══ Records supplied

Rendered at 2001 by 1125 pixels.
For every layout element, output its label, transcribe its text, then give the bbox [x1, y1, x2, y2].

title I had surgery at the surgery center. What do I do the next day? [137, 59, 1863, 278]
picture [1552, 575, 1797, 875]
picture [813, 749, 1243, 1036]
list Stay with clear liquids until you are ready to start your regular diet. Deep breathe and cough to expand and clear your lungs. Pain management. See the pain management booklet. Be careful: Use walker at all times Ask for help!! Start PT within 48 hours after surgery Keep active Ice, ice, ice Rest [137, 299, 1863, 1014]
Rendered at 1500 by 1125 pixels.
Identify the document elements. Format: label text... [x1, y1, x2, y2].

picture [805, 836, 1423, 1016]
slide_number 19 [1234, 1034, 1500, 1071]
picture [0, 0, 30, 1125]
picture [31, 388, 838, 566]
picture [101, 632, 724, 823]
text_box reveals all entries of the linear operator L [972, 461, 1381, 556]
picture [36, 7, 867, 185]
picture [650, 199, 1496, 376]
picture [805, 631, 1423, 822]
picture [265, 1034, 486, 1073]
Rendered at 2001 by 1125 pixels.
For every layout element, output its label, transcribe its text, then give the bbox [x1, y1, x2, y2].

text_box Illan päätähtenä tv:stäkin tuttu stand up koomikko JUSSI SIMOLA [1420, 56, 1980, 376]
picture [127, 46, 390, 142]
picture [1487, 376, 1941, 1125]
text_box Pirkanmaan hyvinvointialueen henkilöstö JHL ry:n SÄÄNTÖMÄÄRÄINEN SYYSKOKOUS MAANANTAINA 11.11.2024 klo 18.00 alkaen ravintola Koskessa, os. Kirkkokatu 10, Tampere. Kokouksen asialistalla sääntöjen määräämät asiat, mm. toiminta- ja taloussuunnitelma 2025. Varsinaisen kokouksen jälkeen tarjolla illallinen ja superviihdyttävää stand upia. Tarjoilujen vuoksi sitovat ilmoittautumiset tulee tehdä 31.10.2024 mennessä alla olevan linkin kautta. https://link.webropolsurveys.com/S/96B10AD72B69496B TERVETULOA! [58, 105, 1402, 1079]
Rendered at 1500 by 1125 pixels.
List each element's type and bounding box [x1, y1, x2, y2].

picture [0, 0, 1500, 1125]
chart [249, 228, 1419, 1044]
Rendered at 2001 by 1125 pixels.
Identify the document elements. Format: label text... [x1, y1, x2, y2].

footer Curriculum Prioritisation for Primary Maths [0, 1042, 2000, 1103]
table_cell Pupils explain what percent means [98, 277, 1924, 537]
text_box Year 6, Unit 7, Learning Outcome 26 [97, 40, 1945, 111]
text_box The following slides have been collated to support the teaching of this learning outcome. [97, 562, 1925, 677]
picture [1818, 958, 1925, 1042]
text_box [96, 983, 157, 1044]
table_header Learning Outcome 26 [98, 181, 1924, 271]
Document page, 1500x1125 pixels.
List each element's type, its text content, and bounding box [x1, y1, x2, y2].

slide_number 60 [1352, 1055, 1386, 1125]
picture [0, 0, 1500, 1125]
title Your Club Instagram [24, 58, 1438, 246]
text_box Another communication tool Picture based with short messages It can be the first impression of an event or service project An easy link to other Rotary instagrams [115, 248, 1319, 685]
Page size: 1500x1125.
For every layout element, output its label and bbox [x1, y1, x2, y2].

════

### [What you need to do]
Type the data out again, exactly.

### [Exercise result]
Rendered at 2001 by 1125 pixels.
For every layout element, output its label, transcribe its text, then give the bbox [x1, y1, x2, y2].

title I had surgery at the surgery center. What do I do the next day? [137, 59, 1863, 278]
picture [1552, 575, 1797, 875]
picture [813, 749, 1243, 1036]
list Stay with clear liquids until you are ready to start your regular diet. Deep breathe and cough to expand and clear your lungs. Pain management. See the pain management booklet. Be careful: Use walker at all times Ask for help!! Start PT within 48 hours after surgery Keep active Ice, ice, ice Rest [137, 299, 1863, 1014]
Rendered at 1500 by 1125 pixels.
Identify the document elements. Format: label text... [x1, y1, x2, y2].

picture [805, 836, 1423, 1016]
slide_number 19 [1234, 1034, 1500, 1071]
picture [0, 0, 30, 1125]
picture [31, 388, 838, 566]
picture [101, 632, 724, 823]
text_box reveals all entries of the linear operator L [972, 461, 1381, 556]
picture [36, 7, 867, 185]
picture [650, 199, 1496, 376]
picture [805, 631, 1423, 822]
picture [265, 1034, 486, 1073]
Rendered at 2001 by 1125 pixels.
For every layout element, output its label, transcribe its text, then give the bbox [x1, y1, x2, y2].

text_box Illan päätähtenä tv:stäkin tuttu stand up koomikko JUSSI SIMOLA [1420, 56, 1980, 376]
picture [127, 46, 390, 142]
picture [1487, 376, 1941, 1125]
text_box Pirkanmaan hyvinvointialueen henkilöstö JHL ry:n SÄÄNTÖMÄÄRÄINEN SYYSKOKOUS MAANANTAINA 11.11.2024 klo 18.00 alkaen ravintola Koskessa, os. Kirkkokatu 10, Tampere. Kokouksen asialistalla sääntöjen määräämät asiat, mm. toiminta- ja taloussuunnitelma 2025. Varsinaisen kokouksen jälkeen tarjolla illallinen ja superviihdyttävää stand upia. Tarjoilujen vuoksi sitovat ilmoittautumiset tulee tehdä 31.10.2024 mennessä alla olevan linkin kautta. https://link.webropolsurveys.com/S/96B10AD72B69496B TERVETULOA! [58, 105, 1402, 1079]
Rendered at 1500 by 1125 pixels.
List each element's type and bounding box [x1, y1, x2, y2].

picture [0, 0, 1500, 1125]
chart [249, 228, 1419, 1044]
Rendered at 2001 by 1125 pixels.
Identify the document elements. Format: label text... [x1, y1, x2, y2].

footer Curriculum Prioritisation for Primary Maths [0, 1042, 2000, 1103]
table_cell Pupils explain what percent means [98, 277, 1924, 537]
text_box Year 6, Unit 7, Learning Outcome 26 [97, 40, 1945, 111]
text_box The following slides have been collated to support the teaching of this learning outcome. [97, 562, 1925, 677]
picture [1818, 958, 1925, 1042]
text_box [96, 983, 157, 1044]
table_header Learning Outcome 26 [98, 181, 1924, 271]
Document page, 1500x1125 pixels.
List each element's type, its text content, and bounding box [x1, y1, x2, y2].

slide_number 60 [1352, 1055, 1386, 1125]
picture [0, 0, 1500, 1125]
title Your Club Instagram [24, 58, 1438, 246]
text_box Another communication tool Picture based with short messages It can be the first impression of an event or service project An easy link to other Rotary instagrams [115, 248, 1319, 685]
Page size: 1500x1125.
For every layout element, output its label and bbox [x1, y1, x2, y2].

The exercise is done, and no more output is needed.